***** Dataset extract
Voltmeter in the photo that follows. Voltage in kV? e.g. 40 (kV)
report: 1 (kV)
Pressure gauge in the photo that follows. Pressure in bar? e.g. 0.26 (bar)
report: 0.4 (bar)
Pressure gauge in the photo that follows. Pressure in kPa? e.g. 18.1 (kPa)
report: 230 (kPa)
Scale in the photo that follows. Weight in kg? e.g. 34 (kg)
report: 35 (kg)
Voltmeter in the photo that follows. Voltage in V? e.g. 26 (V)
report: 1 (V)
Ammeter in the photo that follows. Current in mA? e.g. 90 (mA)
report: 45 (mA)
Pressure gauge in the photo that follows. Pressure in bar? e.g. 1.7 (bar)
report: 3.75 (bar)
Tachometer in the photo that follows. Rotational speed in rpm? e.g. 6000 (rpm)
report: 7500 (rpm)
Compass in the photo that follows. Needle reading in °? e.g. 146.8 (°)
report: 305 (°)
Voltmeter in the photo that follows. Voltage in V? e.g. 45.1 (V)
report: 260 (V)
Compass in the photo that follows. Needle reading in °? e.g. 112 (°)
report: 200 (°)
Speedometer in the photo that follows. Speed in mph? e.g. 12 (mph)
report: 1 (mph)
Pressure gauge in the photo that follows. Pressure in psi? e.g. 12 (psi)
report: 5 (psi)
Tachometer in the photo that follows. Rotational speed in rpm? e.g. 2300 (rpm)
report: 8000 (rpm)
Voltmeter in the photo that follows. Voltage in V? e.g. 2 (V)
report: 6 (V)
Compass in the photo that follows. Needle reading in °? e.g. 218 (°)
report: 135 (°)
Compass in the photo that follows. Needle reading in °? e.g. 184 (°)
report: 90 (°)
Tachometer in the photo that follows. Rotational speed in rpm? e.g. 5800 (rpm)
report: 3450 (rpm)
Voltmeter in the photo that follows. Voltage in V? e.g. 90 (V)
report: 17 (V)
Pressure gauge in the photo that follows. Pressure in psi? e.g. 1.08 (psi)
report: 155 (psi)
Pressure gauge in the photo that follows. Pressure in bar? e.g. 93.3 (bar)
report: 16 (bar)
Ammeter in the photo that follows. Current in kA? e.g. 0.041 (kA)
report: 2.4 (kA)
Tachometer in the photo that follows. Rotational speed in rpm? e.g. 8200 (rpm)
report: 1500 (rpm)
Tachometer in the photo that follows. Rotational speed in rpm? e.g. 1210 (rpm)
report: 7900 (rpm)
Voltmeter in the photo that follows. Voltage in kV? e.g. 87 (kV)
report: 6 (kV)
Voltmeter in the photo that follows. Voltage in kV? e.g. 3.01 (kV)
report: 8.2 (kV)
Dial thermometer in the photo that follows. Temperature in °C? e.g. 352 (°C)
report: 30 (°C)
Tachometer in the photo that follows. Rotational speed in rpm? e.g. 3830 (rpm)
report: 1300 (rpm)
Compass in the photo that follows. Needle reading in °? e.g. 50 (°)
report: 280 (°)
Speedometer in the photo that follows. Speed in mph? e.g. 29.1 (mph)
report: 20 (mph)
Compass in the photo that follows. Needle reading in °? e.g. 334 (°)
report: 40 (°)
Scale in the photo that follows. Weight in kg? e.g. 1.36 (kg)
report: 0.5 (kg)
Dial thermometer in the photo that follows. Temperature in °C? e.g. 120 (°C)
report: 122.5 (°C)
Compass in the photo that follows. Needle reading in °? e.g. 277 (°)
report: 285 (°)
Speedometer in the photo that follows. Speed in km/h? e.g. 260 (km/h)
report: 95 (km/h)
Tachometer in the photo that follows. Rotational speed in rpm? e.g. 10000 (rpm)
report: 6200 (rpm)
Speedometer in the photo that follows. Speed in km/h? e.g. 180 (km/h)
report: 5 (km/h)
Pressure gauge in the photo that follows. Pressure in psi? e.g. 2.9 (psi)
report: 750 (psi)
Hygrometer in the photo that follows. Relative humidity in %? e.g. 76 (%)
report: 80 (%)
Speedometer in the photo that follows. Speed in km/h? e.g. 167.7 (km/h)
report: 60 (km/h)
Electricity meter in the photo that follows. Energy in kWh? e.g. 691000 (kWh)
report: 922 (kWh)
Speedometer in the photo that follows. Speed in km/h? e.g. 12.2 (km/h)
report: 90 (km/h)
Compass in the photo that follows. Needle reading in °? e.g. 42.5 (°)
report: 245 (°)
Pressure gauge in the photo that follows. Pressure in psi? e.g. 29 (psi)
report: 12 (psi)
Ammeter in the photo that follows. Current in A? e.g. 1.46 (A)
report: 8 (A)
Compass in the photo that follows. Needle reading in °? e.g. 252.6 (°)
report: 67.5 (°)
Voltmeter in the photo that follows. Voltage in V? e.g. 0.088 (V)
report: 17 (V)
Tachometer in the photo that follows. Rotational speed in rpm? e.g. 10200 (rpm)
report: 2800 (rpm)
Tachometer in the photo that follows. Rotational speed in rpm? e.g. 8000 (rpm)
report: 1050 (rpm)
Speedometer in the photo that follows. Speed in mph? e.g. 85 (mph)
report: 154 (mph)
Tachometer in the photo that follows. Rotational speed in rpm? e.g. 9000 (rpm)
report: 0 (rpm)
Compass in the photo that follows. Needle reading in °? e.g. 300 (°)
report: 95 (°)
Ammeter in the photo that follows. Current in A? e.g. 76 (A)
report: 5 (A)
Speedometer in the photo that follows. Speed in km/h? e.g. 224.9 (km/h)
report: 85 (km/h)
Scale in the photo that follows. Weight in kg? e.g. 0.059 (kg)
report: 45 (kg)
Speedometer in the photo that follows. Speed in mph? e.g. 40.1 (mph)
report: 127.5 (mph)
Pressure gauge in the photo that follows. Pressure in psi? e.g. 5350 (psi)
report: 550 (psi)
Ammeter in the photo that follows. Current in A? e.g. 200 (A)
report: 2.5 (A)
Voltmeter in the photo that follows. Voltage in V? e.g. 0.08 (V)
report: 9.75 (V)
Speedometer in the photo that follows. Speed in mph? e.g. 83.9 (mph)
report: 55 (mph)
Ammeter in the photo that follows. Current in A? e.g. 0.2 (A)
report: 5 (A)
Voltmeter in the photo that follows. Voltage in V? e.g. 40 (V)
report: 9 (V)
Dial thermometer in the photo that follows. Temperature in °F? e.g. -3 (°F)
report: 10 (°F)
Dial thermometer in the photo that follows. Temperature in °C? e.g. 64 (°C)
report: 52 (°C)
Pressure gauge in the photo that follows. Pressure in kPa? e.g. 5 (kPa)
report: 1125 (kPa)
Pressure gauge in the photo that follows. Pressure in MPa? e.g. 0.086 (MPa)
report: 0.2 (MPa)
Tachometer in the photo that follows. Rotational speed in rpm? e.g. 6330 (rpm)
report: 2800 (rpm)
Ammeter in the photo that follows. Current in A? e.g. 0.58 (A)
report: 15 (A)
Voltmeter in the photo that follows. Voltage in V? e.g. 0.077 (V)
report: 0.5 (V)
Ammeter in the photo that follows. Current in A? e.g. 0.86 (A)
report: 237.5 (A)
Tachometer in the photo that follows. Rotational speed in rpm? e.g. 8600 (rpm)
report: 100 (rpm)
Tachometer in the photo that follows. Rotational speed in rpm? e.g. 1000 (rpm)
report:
**********
Copy every line of the listing above verbatim, with no changes.

Voltmeter in the photo that follows. Voltage in kV? e.g. 40 (kV)
report: 1 (kV)
Pressure gauge in the photo that follows. Pressure in bar? e.g. 0.26 (bar)
report: 0.4 (bar)
Pressure gauge in the photo that follows. Pressure in kPa? e.g. 18.1 (kPa)
report: 230 (kPa)
Scale in the photo that follows. Weight in kg? e.g. 34 (kg)
report: 35 (kg)
Voltmeter in the photo that follows. Voltage in V? e.g. 26 (V)
report: 1 (V)
Ammeter in the photo that follows. Current in mA? e.g. 90 (mA)
report: 45 (mA)
Pressure gauge in the photo that follows. Pressure in bar? e.g. 1.7 (bar)
report: 3.75 (bar)
Tachometer in the photo that follows. Rotational speed in rpm? e.g. 6000 (rpm)
report: 7500 (rpm)
Compass in the photo that follows. Needle reading in °? e.g. 146.8 (°)
report: 305 (°)
Voltmeter in the photo that follows. Voltage in V? e.g. 45.1 (V)
report: 260 (V)
Compass in the photo that follows. Needle reading in °? e.g. 112 (°)
report: 200 (°)
Speedometer in the photo that follows. Speed in mph? e.g. 12 (mph)
report: 1 (mph)
Pressure gauge in the photo that follows. Pressure in psi? e.g. 12 (psi)
report: 5 (psi)
Tachometer in the photo that follows. Rotational speed in rpm? e.g. 2300 (rpm)
report: 8000 (rpm)
Voltmeter in the photo that follows. Voltage in V? e.g. 2 (V)
report: 6 (V)
Compass in the photo that follows. Needle reading in °? e.g. 218 (°)
report: 135 (°)
Compass in the photo that follows. Needle reading in °? e.g. 184 (°)
report: 90 (°)
Tachometer in the photo that follows. Rotational speed in rpm? e.g. 5800 (rpm)
report: 3450 (rpm)
Voltmeter in the photo that follows. Voltage in V? e.g. 90 (V)
report: 17 (V)
Pressure gauge in the photo that follows. Pressure in psi? e.g. 1.08 (psi)
report: 155 (psi)
Pressure gauge in the photo that follows. Pressure in bar? e.g. 93.3 (bar)
report: 16 (bar)
Ammeter in the photo that follows. Current in kA? e.g. 0.041 (kA)
report: 2.4 (kA)
Tachometer in the photo that follows. Rotational speed in rpm? e.g. 8200 (rpm)
report: 1500 (rpm)
Tachometer in the photo that follows. Rotational speed in rpm? e.g. 1210 (rpm)
report: 7900 (rpm)
Voltmeter in the photo that follows. Voltage in kV? e.g. 87 (kV)
report: 6 (kV)
Voltmeter in the photo that follows. Voltage in kV? e.g. 3.01 (kV)
report: 8.2 (kV)
Dial thermometer in the photo that follows. Temperature in °C? e.g. 352 (°C)
report: 30 (°C)
Tachometer in the photo that follows. Rotational speed in rpm? e.g. 3830 (rpm)
report: 1300 (rpm)
Compass in the photo that follows. Needle reading in °? e.g. 50 (°)
report: 280 (°)
Speedometer in the photo that follows. Speed in mph? e.g. 29.1 (mph)
report: 20 (mph)
Compass in the photo that follows. Needle reading in °? e.g. 334 (°)
report: 40 (°)
Scale in the photo that follows. Weight in kg? e.g. 1.36 (kg)
report: 0.5 (kg)
Dial thermometer in the photo that follows. Temperature in °C? e.g. 120 (°C)
report: 122.5 (°C)
Compass in the photo that follows. Needle reading in °? e.g. 277 (°)
report: 285 (°)
Speedometer in the photo that follows. Speed in km/h? e.g. 260 (km/h)
report: 95 (km/h)
Tachometer in the photo that follows. Rotational speed in rpm? e.g. 10000 (rpm)
report: 6200 (rpm)
Speedometer in the photo that follows. Speed in km/h? e.g. 180 (km/h)
report: 5 (km/h)
Pressure gauge in the photo that follows. Pressure in psi? e.g. 2.9 (psi)
report: 750 (psi)
Hygrometer in the photo that follows. Relative humidity in %? e.g. 76 (%)
report: 80 (%)
Speedometer in the photo that follows. Speed in km/h? e.g. 167.7 (km/h)
report: 60 (km/h)
Electricity meter in the photo that follows. Energy in kWh? e.g. 691000 (kWh)
report: 922 (kWh)
Speedometer in the photo that follows. Speed in km/h? e.g. 12.2 (km/h)
report: 90 (km/h)
Compass in the photo that follows. Needle reading in °? e.g. 42.5 (°)
report: 245 (°)
Pressure gauge in the photo that follows. Pressure in psi? e.g. 29 (psi)
report: 12 (psi)
Ammeter in the photo that follows. Current in A? e.g. 1.46 (A)
report: 8 (A)
Compass in the photo that follows. Needle reading in °? e.g. 252.6 (°)
report: 67.5 (°)
Voltmeter in the photo that follows. Voltage in V? e.g. 0.088 (V)
report: 17 (V)
Tachometer in the photo that follows. Rotational speed in rpm? e.g. 10200 (rpm)
report: 2800 (rpm)
Tachometer in the photo that follows. Rotational speed in rpm? e.g. 8000 (rpm)
report: 1050 (rpm)
Speedometer in the photo that follows. Speed in mph? e.g. 85 (mph)
report: 154 (mph)
Tachometer in the photo that follows. Rotational speed in rpm? e.g. 9000 (rpm)
report: 0 (rpm)
Compass in the photo that follows. Needle reading in °? e.g. 300 (°)
report: 95 (°)
Ammeter in the photo that follows. Current in A? e.g. 76 (A)
report: 5 (A)
Speedometer in the photo that follows. Speed in km/h? e.g. 224.9 (km/h)
report: 85 (km/h)
Scale in the photo that follows. Weight in kg? e.g. 0.059 (kg)
report: 45 (kg)
Speedometer in the photo that follows. Speed in mph? e.g. 40.1 (mph)
report: 127.5 (mph)
Pressure gauge in the photo that follows. Pressure in psi? e.g. 5350 (psi)
report: 550 (psi)
Ammeter in the photo that follows. Current in A? e.g. 200 (A)
report: 2.5 (A)
Voltmeter in the photo that follows. Voltage in V? e.g. 0.08 (V)
report: 9.75 (V)
Speedometer in the photo that follows. Speed in mph? e.g. 83.9 (mph)
report: 55 (mph)
Ammeter in the photo that follows. Current in A? e.g. 0.2 (A)
report: 5 (A)
Voltmeter in the photo that follows. Voltage in V? e.g. 40 (V)
report: 9 (V)
Dial thermometer in the photo that follows. Temperature in °F? e.g. -3 (°F)
report: 10 (°F)
Dial thermometer in the photo that follows. Temperature in °C? e.g. 64 (°C)
report: 52 (°C)
Pressure gauge in the photo that follows. Pressure in kPa? e.g. 5 (kPa)
report: 1125 (kPa)
Pressure gauge in the photo that follows. Pressure in MPa? e.g. 0.086 (MPa)
report: 0.2 (MPa)
Tachometer in the photo that follows. Rotational speed in rpm? e.g. 6330 (rpm)
report: 2800 (rpm)
Ammeter in the photo that follows. Current in A? e.g. 0.58 (A)
report: 15 (A)
Voltmeter in the photo that follows. Voltage in V? e.g. 0.077 (V)
report: 0.5 (V)
Ammeter in the photo that follows. Current in A? e.g. 0.86 (A)
report: 237.5 (A)
Tachometer in the photo that follows. Rotational speed in rpm? e.g. 8600 (rpm)
report: 100 (rpm)
Tachometer in the photo that follows. Rotational speed in rpm? e.g. 1000 (rpm)
report:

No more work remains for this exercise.